== Segment start ==
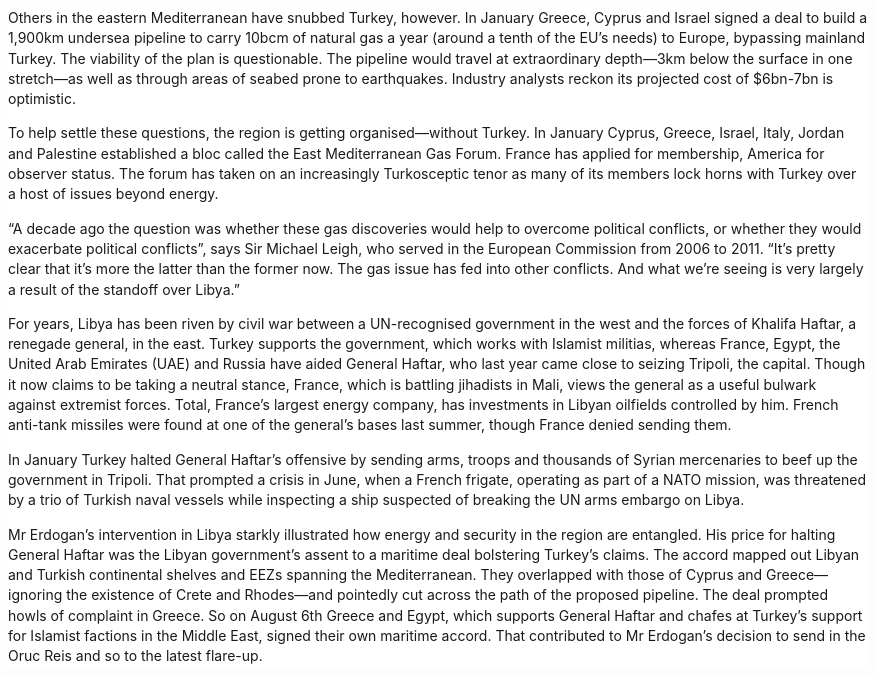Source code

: Others in the eastern Mediterranean have snubbed Turkey, however. In January Greece, Cyprus and Israel signed a deal to build a 1,900km undersea pipeline to carry 10bcm of natural gas a year (around a tenth of the EU’s needs) to Europe, bypassing mainland Turkey. The viability of the plan is questionable. The pipeline would travel at extraordinary depth—3km below the surface in one stretch—as well as through areas of seabed prone to earthquakes. Industry analysts reckon its projected cost of $6bn-7bn is optimistic.

To help settle these questions, the region is getting organised—without Turkey. In January Cyprus, Greece, Israel, Italy, Jordan and Palestine established a bloc called the East Mediterranean Gas Forum. France has applied for membership, America for observer status. The forum has taken on an increasingly Turkosceptic tenor as many of its members lock horns with Turkey over a host of issues beyond energy.

“A decade ago the question was whether these gas discoveries would help to overcome political conflicts, or whether they would exacerbate political conflicts”, says Sir Michael Leigh, who served in the European Commission from 2006 to 2011. “It’s pretty clear that it’s more the latter than the former now. The gas issue has fed into other conflicts. And what we’re seeing is very largely a result of the standoff over Libya.”

For years, Libya has been riven by civil war between a UN-recognised government in the west and the forces of Khalifa Haftar, a renegade general, in the east. Turkey supports the government, which works with Islamist militias, whereas France, Egypt, the United Arab Emirates (UAE) and Russia have aided General Haftar, who last year came close to seizing Tripoli, the capital. Though it now claims to be taking a neutral stance, France, which is battling jihadists in Mali, views the general as a useful bulwark against extremist forces. Total, France’s largest energy company, has investments in Libyan oilfields controlled by him. French anti-tank missiles were found at one of the general’s bases last summer, though France denied sending them.

In January Turkey halted General Haftar’s offensive by sending arms, troops and thousands of Syrian mercenaries to beef up the government in Tripoli. That prompted a crisis in June, when a French frigate, operating as part of a NATO mission, was threatened by a trio of Turkish naval vessels while inspecting a ship suspected of breaking the UN arms embargo on Libya.

Mr Erdogan’s intervention in Libya starkly illustrated how energy and security in the region are entangled. His price for halting General Haftar was the Libyan government’s assent to a maritime deal bolstering Turkey’s claims. The accord mapped out Libyan and Turkish continental shelves and EEZs spanning the Mediterranean. They overlapped with those of Cyprus and Greece—ignoring the existence of Crete and Rhodes—and pointedly cut across the path of the proposed pipeline. The deal prompted howls of complaint in Greece. So on August 6th Greece and Egypt, which supports General Haftar and chafes at Turkey’s support for Islamist factions in the Middle East, signed their own maritime accord. That contributed to Mr Erdogan’s decision to send in the Oruc Reis and so to the latest flare-up.


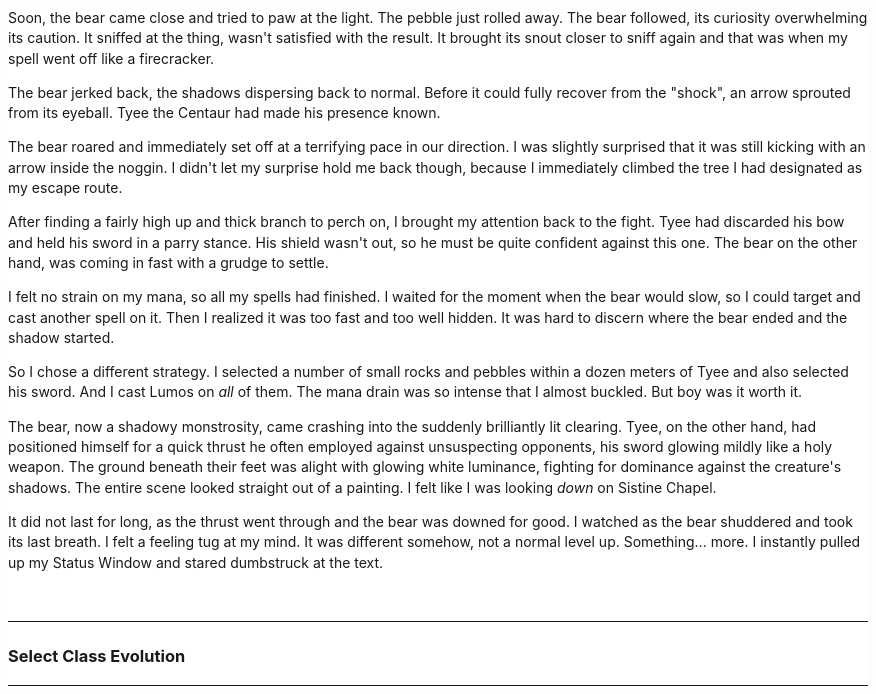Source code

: Soon, the bear came close and tried to paw at the light. The pebble just rolled away. The bear followed, its curiosity overwhelming its caution. It sniffed at the thing, wasn't satisfied with the result. It brought its snout closer to sniff again and that was when my spell went off like a firecracker.

The bear jerked back, the shadows dispersing back to normal. Before it could fully recover from the "shock", an arrow sprouted from its eyeball. Tyee the Centaur had made his presence known.

The bear roared and immediately set off at a terrifying pace in our direction. I was slightly surprised that it was still kicking with an arrow inside the noggin. I didn't let my surprise hold me back though, because I immediately climbed the tree I had designated as my escape route.

After finding a fairly high up and thick branch to perch on, I brought my attention back to the fight. Tyee had discarded his bow and held his sword in a parry stance. His shield wasn't out, so he must be quite confident against this one. The bear on the other hand, was coming in fast with a grudge to settle.

I felt no strain on my mana, so all my spells had finished. I waited for the moment when the bear would slow, so I could target and cast another spell on it. Then I realized it was too fast and too well hidden. It was hard to discern where the bear ended and the shadow started.

So I chose a different strategy. I selected a number of small rocks and pebbles within a dozen meters of Tyee and also selected his sword. And I cast Lumos on _all_ of them. The mana drain was so intense that I almost buckled. But boy was it worth it.

The bear, now a shadowy monstrosity, came crashing into the suddenly brilliantly lit clearing. Tyee, on the other hand, had positioned himself for a quick thrust he often employed against unsuspecting opponents, his sword glowing mildly like a holy weapon. The ground beneath their feet was alight with glowing white luminance, fighting for dominance against the creature's shadows. The entire scene looked straight out of a painting. I felt like I was looking _down_ on Sistine Chapel.

It did not last for long, as the thrust went through and the bear was downed for good. I watched as the bear shuddered and took its last breath. I felt a feeling tug at my mind. It was different somehow, not a normal level up. Something... more. I instantly pulled up my Status Window and stared dumbstruck at the text.

 <br />

---

### Select Class Evolution

---
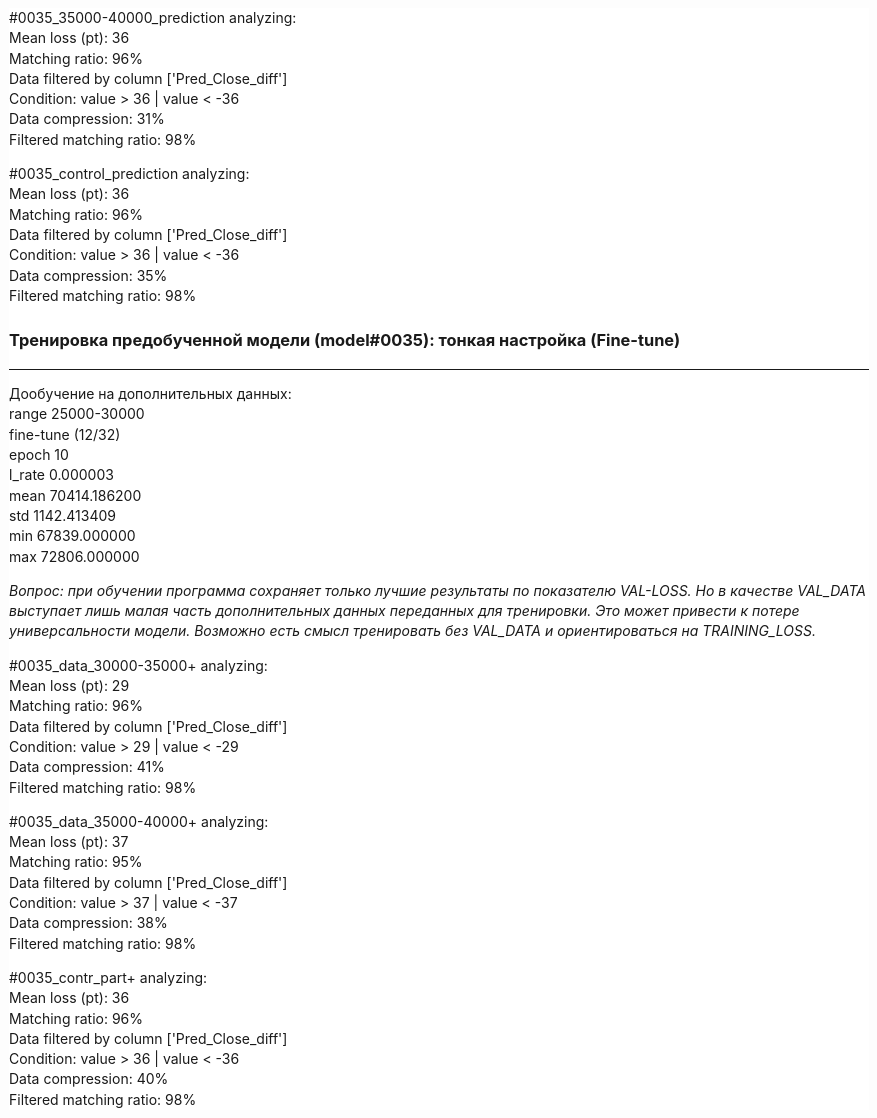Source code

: #0035_35000-40000_prediction analyzing:\
Mean loss (pt): 36\
Matching ratio: 96%\
Data filtered by column ['Pred_Close_diff']\
Condition: value > 36 | value < -36\
Data compression: 31%\
Filtered matching ratio: 98%

#0035_control_prediction analyzing:\
Mean loss (pt): 36\
Matching ratio: 96%\
Data filtered by column ['Pred_Close_diff']\
Condition: value > 36 | value < -36\
Data compression: 35%\
Filtered matching ratio: 98%

### Тренировка предобученной модели (model#0035): тонкая настройка (Fine-tune)
***

Дообучение на дополнительных данных:\
range     25000-30000\
fine-tune     (12/32)\
epoch              10\
l_rate       0.000003\
mean     70414.186200\
std       1142.413409\
min      67839.000000\
max      72806.000000


*Вопрос: при обучении программа сохраняет только лучшие результаты по показателю VAL-LOSS. Но в качестве VAL_DATA выступает лишь малая часть дополнительных данных переданных для тренировки. Это может привести к потере универсальности модели. Возможно есть смысл тренировать без VAL_DATA и ориентироваться на TRAINING_LOSS.*


#0035_data_30000-35000+ analyzing:\
Mean loss (pt): 29\
Matching ratio: 96%\
Data filtered by column ['Pred_Close_diff']\
Condition: value > 29 | value < -29\
Data compression: 41%\
Filtered matching ratio: 98%

#0035_data_35000-40000+ analyzing:\
Mean loss (pt): 37\
Matching ratio: 95%\
Data filtered by column ['Pred_Close_diff']\
Condition: value > 37 | value < -37\
Data compression: 38%\
Filtered matching ratio: 98%

#0035_contr_part+ analyzing:\
Mean loss (pt): 36\
Matching ratio: 96%\
Data filtered by column ['Pred_Close_diff']\
Condition: value > 36 | value < -36\
Data compression: 40%\
Filtered matching ratio: 98%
== Segment end ==
Brief
If a line in the records contains the word "tune", copy it out.

Response to this exercise
### Тренировка предобученной модели (model#0035): тонкая настройка (Fine-tune)
fine-tune     (12/32)\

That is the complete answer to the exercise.